Brano proposto
In questi giorni di festa il consumismo è quella coperta corta che non riesce a mascherare la realtà degli incontri che ci aspettano ai pranzi e ai cenoni. Incontri con parenti poco o mai incontrati, con i giudizi pesanti e i sorrisi di circostanza. Quando va bene. Perché quando va peggio il conflitto si propaga come un’onda. Gli sguardi diventano urla e, purtroppo, qualche volta violenza. Ci ricordiamo, per esempio, che la maggior parte delle violenze avviene in famiglia?

No, nelle pubblicità di Natale non c’è niente di tutto questo. La verità dei rapporti umani non serve per vendere.

È un peccato che a questa gravità sfuggiamo, quasi sempre almeno. Perché a cercar bene un antidoto c’è. Si chiama dialogo. Ma di un tipo specifico, un dialogo che sia utile a tenere le porte aperte precisamente con chi non vuole dialogare.

È facile praticare il dialogo con chi vogliamo bene, molto meno con chi ci spaventa o ci ha fatto del male. Eppure è proprio qui che è possibile sperimentarne la potenza sconcertante.

È di questo che tratta un libro di Jakko Seikkula, autore del libro Il dialogo guarisce, ma perché?. Un libro di cui ho discusso di recente con Marco Braghero, ricercatore e promotore delle pratiche dialogiche in Italia e non solo. Il dialogo non è semplicemente uno scambio di parole; è un processo di guarigione, di recupero, di accettazione. Attraverso di esso possiamo trasformare il nostro modo di vedere la malattia, il disagio soprattutto nei momenti difficili.

Dati forniti

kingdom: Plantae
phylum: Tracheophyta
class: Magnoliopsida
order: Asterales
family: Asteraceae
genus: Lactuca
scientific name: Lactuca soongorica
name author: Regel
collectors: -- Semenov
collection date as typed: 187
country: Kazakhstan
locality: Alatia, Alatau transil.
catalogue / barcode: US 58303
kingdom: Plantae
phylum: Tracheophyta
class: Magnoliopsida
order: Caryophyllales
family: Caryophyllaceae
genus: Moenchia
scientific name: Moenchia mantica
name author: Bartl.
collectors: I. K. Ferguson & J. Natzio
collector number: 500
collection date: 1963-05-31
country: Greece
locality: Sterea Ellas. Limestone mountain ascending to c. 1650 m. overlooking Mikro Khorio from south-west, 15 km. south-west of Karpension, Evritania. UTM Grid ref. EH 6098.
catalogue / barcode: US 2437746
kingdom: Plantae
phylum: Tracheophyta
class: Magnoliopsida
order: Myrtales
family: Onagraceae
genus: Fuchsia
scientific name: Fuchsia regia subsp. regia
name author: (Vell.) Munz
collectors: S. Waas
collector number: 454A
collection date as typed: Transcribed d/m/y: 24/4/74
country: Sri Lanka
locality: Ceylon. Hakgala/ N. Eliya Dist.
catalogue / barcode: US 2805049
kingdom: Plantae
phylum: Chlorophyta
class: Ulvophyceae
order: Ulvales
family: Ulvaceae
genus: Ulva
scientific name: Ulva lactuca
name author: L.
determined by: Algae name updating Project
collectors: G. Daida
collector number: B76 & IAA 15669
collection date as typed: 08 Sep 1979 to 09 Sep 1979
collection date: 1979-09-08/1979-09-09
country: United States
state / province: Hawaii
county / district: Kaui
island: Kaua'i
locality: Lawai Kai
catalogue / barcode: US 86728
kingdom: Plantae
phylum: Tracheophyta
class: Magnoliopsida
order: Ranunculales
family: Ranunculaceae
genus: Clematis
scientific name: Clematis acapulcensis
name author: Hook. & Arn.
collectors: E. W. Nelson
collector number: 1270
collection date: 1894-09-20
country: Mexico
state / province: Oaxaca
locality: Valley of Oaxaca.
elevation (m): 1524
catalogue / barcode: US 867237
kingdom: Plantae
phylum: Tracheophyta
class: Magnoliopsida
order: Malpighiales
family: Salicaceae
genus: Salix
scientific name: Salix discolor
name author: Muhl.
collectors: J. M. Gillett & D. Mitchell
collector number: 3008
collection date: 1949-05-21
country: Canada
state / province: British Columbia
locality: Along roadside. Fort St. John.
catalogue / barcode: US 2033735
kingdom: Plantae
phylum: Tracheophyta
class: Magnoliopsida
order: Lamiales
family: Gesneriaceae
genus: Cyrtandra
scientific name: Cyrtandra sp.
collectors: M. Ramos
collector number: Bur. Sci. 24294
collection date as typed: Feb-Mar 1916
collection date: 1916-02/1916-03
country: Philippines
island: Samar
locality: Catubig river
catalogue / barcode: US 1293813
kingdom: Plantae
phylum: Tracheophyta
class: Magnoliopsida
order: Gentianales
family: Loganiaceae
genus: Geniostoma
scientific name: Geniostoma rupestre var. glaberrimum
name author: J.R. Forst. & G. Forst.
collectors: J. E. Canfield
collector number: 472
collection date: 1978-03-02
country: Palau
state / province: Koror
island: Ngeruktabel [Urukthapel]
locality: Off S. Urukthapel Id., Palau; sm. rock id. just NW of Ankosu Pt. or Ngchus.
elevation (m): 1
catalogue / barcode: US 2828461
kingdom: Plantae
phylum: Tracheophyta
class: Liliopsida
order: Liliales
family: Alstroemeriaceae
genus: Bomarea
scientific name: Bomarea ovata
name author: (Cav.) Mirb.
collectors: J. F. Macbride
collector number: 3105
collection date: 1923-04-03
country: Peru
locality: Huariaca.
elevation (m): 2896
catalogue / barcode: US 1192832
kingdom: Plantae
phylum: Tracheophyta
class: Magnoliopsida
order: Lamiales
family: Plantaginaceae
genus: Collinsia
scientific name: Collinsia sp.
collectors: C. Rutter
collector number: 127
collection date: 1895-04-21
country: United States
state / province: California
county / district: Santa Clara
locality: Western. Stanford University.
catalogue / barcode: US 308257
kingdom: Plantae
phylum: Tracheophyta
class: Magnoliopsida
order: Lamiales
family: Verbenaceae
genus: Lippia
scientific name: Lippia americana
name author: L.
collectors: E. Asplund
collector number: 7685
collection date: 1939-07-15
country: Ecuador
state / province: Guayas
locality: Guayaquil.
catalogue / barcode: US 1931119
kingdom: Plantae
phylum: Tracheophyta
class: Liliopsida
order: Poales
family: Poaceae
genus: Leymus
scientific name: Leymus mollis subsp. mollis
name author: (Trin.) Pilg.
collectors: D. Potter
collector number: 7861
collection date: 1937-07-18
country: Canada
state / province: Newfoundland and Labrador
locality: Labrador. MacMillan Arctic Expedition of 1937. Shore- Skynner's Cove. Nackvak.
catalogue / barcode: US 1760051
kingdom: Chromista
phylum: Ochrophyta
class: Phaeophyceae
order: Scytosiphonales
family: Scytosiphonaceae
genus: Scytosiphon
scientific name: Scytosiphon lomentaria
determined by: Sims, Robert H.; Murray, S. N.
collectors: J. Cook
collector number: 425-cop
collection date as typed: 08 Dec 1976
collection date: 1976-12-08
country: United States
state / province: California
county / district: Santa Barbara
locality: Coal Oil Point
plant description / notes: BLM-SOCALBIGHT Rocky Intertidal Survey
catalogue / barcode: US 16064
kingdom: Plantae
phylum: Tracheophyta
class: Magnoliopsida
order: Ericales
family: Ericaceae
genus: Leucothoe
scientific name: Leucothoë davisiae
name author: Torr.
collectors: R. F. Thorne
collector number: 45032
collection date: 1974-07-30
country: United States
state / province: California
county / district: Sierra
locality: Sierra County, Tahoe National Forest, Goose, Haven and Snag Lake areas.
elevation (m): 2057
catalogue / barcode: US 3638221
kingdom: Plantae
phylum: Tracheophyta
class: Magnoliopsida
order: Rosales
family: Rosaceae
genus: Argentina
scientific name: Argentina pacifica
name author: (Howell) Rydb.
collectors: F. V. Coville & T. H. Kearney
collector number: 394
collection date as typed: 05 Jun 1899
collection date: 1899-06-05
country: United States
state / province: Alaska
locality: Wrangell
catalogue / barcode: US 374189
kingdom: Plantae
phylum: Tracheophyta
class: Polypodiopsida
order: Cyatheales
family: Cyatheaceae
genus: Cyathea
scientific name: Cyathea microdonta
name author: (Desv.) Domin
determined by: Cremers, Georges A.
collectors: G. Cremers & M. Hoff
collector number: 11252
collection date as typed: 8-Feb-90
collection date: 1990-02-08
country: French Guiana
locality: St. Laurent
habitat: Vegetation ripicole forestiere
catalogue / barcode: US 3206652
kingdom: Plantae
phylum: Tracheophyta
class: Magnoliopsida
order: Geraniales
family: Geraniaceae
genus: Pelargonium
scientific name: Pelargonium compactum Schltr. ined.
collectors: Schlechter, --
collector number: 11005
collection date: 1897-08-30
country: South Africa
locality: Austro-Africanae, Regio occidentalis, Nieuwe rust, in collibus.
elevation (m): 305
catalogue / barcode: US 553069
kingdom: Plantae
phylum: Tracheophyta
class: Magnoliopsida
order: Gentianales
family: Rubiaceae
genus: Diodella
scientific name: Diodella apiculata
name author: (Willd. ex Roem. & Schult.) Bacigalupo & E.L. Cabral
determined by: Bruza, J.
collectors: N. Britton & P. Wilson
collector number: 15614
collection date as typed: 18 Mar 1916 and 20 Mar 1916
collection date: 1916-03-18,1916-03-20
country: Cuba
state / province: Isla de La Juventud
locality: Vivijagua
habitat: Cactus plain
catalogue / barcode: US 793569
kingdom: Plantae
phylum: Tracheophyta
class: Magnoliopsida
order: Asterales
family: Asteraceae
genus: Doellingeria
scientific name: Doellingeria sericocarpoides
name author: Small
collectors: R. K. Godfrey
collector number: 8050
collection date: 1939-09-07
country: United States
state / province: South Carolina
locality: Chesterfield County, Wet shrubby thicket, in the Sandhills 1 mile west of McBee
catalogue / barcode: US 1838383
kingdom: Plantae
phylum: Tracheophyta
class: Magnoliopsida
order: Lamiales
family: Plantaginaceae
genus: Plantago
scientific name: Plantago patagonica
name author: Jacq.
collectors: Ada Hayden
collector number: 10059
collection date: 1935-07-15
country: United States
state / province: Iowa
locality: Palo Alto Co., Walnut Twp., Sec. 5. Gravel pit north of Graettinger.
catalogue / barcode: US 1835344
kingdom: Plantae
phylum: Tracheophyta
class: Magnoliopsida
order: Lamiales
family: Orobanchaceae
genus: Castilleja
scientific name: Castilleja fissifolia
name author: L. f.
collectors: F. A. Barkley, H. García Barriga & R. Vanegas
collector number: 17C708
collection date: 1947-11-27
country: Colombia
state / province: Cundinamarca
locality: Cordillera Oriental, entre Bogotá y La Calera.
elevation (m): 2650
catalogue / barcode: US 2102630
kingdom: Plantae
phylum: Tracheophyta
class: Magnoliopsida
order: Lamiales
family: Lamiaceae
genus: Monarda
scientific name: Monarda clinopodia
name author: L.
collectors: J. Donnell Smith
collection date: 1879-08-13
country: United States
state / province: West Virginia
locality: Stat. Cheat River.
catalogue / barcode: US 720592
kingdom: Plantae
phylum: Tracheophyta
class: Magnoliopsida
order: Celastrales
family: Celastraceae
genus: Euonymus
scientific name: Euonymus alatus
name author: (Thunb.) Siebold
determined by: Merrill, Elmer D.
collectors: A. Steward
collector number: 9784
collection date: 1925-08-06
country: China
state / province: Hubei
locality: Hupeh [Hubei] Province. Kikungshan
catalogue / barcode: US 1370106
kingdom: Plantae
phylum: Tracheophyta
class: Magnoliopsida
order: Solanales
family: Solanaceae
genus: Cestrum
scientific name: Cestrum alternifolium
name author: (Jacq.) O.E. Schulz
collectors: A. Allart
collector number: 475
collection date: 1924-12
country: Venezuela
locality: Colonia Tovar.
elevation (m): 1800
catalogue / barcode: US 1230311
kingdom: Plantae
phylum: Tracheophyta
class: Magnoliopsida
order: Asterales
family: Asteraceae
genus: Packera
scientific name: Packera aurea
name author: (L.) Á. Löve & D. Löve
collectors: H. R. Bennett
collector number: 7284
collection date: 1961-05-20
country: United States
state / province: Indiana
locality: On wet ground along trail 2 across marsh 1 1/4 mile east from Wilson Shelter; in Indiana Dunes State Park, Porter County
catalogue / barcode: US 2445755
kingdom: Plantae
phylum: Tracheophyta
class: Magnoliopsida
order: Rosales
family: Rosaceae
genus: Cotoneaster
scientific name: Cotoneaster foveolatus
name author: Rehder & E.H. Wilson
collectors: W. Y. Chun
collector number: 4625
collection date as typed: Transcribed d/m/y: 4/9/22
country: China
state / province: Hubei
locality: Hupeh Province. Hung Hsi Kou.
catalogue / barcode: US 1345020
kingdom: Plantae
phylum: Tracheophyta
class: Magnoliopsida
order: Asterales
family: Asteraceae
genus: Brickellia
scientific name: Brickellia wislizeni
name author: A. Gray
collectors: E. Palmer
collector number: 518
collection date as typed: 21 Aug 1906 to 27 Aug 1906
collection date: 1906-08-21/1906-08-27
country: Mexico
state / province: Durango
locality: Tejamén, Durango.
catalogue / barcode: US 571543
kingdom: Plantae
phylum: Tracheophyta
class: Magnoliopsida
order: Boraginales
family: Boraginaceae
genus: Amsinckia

Consegna
Riscriva la parte del brano sul dialogo che va da "È un peccato" fino a "nei momenti difficili." compreso, sostituendo "potenza" con "forza".

Soluzione
È un peccato che a questa gravità sfuggiamo, quasi sempre almeno. Perché a cercar bene un antidoto c’è. Si chiama dialogo. Ma di un tipo specifico, un dialogo che sia utile a tenere le porte aperte precisamente con chi non vuole dialogare.

È facile praticare il dialogo con chi vogliamo bene, molto meno con chi ci spaventa o ci ha fatto del male. Eppure è proprio qui che è possibile sperimentarne la forza sconcertante.

È di questo che tratta un libro di Jakko Seikkula, autore del libro Il dialogo guarisce, ma perché?. Un libro di cui ho discusso di recente con Marco Braghero, ricercatore e promotore delle pratiche dialogiche in Italia e non solo. Il dialogo non è semplicemente uno scambio di parole; è un processo di guarigione, di recupero, di accettazione. Attraverso di esso possiamo trasformare il nostro modo di vedere la malattia, il disagio soprattutto nei momenti difficili.